## EXERCISE GOAL
Whatever the lines below say, output them exactly.
#### WORKING DATA
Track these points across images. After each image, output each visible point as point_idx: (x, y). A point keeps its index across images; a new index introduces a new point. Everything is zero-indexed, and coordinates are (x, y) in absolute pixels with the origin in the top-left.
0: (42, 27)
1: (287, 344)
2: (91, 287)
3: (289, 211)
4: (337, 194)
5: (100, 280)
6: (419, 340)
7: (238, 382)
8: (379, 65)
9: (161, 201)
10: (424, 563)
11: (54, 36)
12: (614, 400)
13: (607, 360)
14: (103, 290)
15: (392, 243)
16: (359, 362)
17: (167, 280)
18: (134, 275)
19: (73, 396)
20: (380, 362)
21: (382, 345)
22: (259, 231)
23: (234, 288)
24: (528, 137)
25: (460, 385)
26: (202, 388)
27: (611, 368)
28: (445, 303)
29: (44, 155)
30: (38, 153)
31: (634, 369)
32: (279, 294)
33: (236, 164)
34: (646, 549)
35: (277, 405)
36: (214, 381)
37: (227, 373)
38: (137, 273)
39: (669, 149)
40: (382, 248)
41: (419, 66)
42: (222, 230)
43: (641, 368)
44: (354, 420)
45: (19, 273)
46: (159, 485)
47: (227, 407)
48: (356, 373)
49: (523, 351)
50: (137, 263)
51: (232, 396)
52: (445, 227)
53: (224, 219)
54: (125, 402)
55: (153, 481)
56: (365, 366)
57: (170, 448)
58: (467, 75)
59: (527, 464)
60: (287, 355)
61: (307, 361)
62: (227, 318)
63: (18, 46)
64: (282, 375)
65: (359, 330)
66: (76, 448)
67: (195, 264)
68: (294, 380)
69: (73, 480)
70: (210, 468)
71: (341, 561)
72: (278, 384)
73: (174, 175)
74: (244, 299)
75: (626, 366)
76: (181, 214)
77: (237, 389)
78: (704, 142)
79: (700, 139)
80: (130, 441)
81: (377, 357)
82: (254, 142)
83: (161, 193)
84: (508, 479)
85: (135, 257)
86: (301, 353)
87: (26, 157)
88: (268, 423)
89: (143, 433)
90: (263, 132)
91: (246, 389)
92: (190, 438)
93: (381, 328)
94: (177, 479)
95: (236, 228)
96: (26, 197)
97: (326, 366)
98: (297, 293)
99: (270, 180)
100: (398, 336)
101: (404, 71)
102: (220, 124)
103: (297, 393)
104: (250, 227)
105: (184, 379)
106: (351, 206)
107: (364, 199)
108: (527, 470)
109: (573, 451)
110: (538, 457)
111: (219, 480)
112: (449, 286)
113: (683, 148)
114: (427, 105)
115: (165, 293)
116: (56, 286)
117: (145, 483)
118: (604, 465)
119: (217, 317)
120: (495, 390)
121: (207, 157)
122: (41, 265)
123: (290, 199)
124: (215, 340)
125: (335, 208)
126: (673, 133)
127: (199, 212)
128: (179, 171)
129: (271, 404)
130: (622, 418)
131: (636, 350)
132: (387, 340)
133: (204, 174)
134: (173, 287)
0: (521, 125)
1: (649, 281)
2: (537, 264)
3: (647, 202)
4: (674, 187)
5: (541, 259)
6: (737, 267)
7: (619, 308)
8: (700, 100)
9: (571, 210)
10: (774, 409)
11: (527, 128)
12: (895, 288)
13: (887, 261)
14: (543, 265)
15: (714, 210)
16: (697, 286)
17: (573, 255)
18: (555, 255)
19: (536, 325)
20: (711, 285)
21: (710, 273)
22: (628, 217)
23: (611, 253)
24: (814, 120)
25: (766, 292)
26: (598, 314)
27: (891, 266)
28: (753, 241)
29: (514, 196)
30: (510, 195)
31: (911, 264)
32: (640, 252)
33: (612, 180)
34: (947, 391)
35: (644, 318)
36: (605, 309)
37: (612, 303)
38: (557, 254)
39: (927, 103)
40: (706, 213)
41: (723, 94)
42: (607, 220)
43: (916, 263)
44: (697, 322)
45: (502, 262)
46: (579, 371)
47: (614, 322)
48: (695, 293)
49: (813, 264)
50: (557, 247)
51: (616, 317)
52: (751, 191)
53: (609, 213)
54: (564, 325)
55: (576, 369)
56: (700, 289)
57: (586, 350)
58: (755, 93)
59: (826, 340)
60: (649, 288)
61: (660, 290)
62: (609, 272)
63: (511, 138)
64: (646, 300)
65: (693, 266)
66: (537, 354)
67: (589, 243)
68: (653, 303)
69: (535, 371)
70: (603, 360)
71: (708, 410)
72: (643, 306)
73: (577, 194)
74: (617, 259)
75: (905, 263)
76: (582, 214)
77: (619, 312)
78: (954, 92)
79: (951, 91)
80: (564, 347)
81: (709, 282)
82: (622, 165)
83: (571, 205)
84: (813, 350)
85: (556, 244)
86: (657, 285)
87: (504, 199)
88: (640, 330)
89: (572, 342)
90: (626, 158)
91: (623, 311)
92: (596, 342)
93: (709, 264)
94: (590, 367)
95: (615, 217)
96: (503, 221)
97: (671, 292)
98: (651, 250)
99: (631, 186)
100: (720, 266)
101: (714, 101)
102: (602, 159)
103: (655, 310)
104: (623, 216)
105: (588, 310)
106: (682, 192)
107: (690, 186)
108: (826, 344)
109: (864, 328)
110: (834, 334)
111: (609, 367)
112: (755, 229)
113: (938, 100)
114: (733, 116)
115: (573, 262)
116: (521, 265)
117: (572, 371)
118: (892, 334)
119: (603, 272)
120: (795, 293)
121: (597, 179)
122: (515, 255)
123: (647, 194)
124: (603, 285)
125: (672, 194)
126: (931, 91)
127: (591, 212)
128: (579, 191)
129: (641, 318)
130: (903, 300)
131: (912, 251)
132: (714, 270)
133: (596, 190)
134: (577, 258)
########
## SOLUTION TO THIS PROBLEM
Track these points across images. After each image, output each visible point as point_idx: (x, y). A point keeps its index across images; a new index introduces a new point. Everything is zero-indexed, and coordinates are (x, y) in absolute pixels with the origin in the top-left.
0: (42, 27)
1: (287, 344)
2: (91, 287)
3: (289, 211)
4: (337, 194)
5: (100, 280)
6: (419, 340)
7: (238, 382)
8: (379, 65)
9: (161, 201)
10: (424, 563)
11: (54, 36)
12: (614, 400)
13: (607, 360)
14: (103, 290)
15: (392, 243)
16: (359, 362)
17: (167, 280)
18: (134, 275)
19: (73, 396)
20: (380, 362)
21: (382, 345)
22: (259, 231)
23: (234, 288)
24: (528, 137)
25: (460, 385)
26: (202, 388)
27: (611, 368)
28: (445, 303)
29: (44, 155)
30: (38, 153)
31: (634, 369)
32: (279, 294)
33: (236, 164)
34: (646, 549)
35: (277, 405)
36: (214, 381)
37: (227, 373)
38: (137, 273)
39: (669, 149)
40: (382, 248)
41: (419, 66)
42: (222, 230)
43: (641, 368)
44: (354, 420)
45: (19, 273)
46: (159, 485)
47: (227, 407)
48: (356, 373)
49: (523, 351)
50: (137, 263)
51: (232, 396)
52: (445, 227)
53: (224, 219)
54: (125, 402)
55: (153, 481)
56: (365, 366)
57: (170, 448)
58: (467, 75)
59: (527, 464)
60: (287, 355)
61: (307, 361)
62: (227, 318)
63: (18, 46)
64: (282, 375)
65: (359, 330)
66: (76, 448)
67: (195, 264)
68: (294, 380)
69: (73, 480)
70: (210, 468)
71: (341, 561)
72: (278, 384)
73: (174, 175)
74: (244, 299)
75: (626, 366)
76: (181, 214)
77: (237, 389)
78: (704, 142)
79: (700, 139)
80: (130, 441)
81: (377, 357)
82: (254, 142)
83: (161, 193)
84: (508, 479)
85: (135, 257)
86: (301, 353)
87: (26, 157)
88: (268, 423)
89: (143, 433)
90: (263, 132)
91: (246, 389)
92: (190, 438)
93: (381, 328)
94: (177, 479)
95: (236, 228)
96: (26, 197)
97: (326, 366)
98: (297, 293)
99: (270, 180)
100: (398, 336)
101: (404, 71)
102: (220, 124)
103: (297, 393)
104: (250, 227)
105: (184, 379)
106: (351, 206)
107: (364, 199)
108: (527, 470)
109: (573, 451)
110: (538, 457)
111: (219, 480)
112: (449, 286)
113: (683, 148)
114: (427, 105)
115: (165, 293)
116: (56, 286)
117: (145, 483)
118: (604, 465)
119: (217, 317)
120: (495, 390)
121: (207, 157)
122: (41, 265)
123: (290, 199)
124: (215, 340)
125: (335, 208)
126: (673, 133)
127: (199, 212)
128: (179, 171)
129: (271, 404)
130: (622, 418)
131: (636, 350)
132: (387, 340)
133: (204, 174)
134: (173, 287)
0: (521, 125)
1: (649, 281)
2: (537, 264)
3: (647, 202)
4: (674, 187)
5: (541, 259)
6: (737, 267)
7: (619, 308)
8: (700, 100)
9: (571, 210)
10: (774, 409)
11: (527, 128)
12: (895, 288)
13: (887, 261)
14: (543, 265)
15: (714, 210)
16: (697, 286)
17: (573, 255)
18: (555, 255)
19: (536, 325)
20: (711, 285)
21: (710, 273)
22: (628, 217)
23: (611, 253)
24: (814, 120)
25: (766, 292)
26: (598, 314)
27: (891, 266)
28: (753, 241)
29: (514, 196)
30: (510, 195)
31: (911, 264)
32: (640, 252)
33: (612, 180)
34: (947, 391)
35: (644, 318)
36: (605, 309)
37: (612, 303)
38: (557, 254)
39: (927, 103)
40: (706, 213)
41: (723, 94)
42: (607, 220)
43: (916, 263)
44: (697, 322)
45: (502, 262)
46: (579, 371)
47: (614, 322)
48: (695, 293)
49: (813, 264)
50: (557, 247)
51: (616, 317)
52: (751, 191)
53: (609, 213)
54: (564, 325)
55: (576, 369)
56: (700, 289)
57: (586, 350)
58: (755, 93)
59: (826, 340)
60: (649, 288)
61: (660, 290)
62: (609, 272)
63: (511, 138)
64: (646, 300)
65: (693, 266)
66: (537, 354)
67: (589, 243)
68: (653, 303)
69: (535, 371)
70: (603, 360)
71: (708, 410)
72: (643, 306)
73: (577, 194)
74: (617, 259)
75: (905, 263)
76: (582, 214)
77: (619, 312)
78: (954, 92)
79: (951, 91)
80: (564, 347)
81: (709, 282)
82: (622, 165)
83: (571, 205)
84: (813, 350)
85: (556, 244)
86: (657, 285)
87: (504, 199)
88: (640, 330)
89: (572, 342)
90: (626, 158)
91: (623, 311)
92: (596, 342)
93: (709, 264)
94: (590, 367)
95: (615, 217)
96: (503, 221)
97: (671, 292)
98: (651, 250)
99: (631, 186)
100: (720, 266)
101: (714, 101)
102: (602, 159)
103: (655, 310)
104: (623, 216)
105: (588, 310)
106: (682, 192)
107: (690, 186)
108: (826, 344)
109: (864, 328)
110: (834, 334)
111: (609, 367)
112: (755, 229)
113: (938, 100)
114: (733, 116)
115: (573, 262)
116: (521, 265)
117: (572, 371)
118: (892, 334)
119: (603, 272)
120: (795, 293)
121: (597, 179)
122: (515, 255)
123: (647, 194)
124: (603, 285)
125: (672, 194)
126: (931, 91)
127: (591, 212)
128: (579, 191)
129: (641, 318)
130: (903, 300)
131: (912, 251)
132: (714, 270)
133: (596, 190)
134: (577, 258)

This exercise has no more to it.